There are around 150 shops and offices for lease in the Tauranga CBD. Photo / Zoe Hunter
There are around 150 shops and offices for lease in the Tauranga CBD. Photo / Zoe Hunter
Downtown Tauranga wants $150,000 from Tauranga City Council to "activate" some of the approximately 150 vacant shops and offices in the city centre.
Sally Cooke, spokeswoman for the mainstreet organisation, presented plans for a 12-month trial of activation installations to the council's Projects, Services and Operations Committee this morning. Cookesaid the idea was to liven up for-lease spaces with window displays, retail pop-ups, and displays of art, culture, theatre, film, music, performance and more.
Goals of the programme included to "mitigate the current image of an emptying city" and to help property owners secure new leases.

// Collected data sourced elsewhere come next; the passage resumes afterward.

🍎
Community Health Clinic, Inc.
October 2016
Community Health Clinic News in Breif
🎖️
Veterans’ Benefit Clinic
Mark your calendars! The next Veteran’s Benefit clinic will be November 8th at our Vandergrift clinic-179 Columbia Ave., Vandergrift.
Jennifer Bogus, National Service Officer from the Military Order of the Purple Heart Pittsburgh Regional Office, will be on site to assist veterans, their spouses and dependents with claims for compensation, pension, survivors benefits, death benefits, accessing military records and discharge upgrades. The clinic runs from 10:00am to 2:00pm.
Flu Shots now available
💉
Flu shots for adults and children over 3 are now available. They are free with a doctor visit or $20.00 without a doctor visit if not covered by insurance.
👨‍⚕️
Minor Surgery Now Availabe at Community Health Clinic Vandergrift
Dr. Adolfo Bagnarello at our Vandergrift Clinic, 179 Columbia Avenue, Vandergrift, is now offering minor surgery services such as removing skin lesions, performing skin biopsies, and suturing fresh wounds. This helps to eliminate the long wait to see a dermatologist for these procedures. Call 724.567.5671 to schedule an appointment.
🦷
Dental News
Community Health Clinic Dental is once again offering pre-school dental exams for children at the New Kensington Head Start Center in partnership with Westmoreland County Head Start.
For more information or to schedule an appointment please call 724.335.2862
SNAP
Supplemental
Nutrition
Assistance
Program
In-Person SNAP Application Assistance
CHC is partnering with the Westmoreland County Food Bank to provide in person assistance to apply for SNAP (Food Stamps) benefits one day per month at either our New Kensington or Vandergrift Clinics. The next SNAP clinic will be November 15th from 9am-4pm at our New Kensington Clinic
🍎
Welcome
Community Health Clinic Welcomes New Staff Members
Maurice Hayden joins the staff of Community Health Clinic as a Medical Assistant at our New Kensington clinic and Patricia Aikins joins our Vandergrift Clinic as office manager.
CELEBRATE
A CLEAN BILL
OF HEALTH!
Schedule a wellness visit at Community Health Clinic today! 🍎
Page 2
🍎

About 150 of the 704 sites in the area of the CBD represented by Downtown Tauranga are up for lease.
Many retailers have reported being under pressure from flagging foot counts amid ongoing disruption from big city centre building and roading construction projects.
Cooke estimated the project would need $150,000-$180,000 in "foundation funding" from the council.
The organisation would also seek support from businesses and property owners, and was developing more detailed plans including specific success benchmarks.
It would aim to produce three installations a month in the first six months, then five a month in the second half of the trial.
Storefronts on Devonport Rd displaying for lease signs. Photo / Zoe Hunter
A similar project in Hutt City produced 68 projects in 38 properties in four years, and 16 of the properties were now fully tenanted.
Councillor Terry Molloy said $150,000 was "peanuts" compared with the money that was flowing out of the CBD economy.
"We should be doing everything we can to support businesses in the CBD and get the foot count back up, get the vibrancy back up."
Cr John Robson said he was concerned at the lack of financial detail in the plan. He said the council needed to learn from its experience with Our Place, a temporary container village established on the site of the demolished city administration building on Willow St.
The committee agreed to have council staff look into the concept and financial implications of providing the funding and report back at the July committee meeting.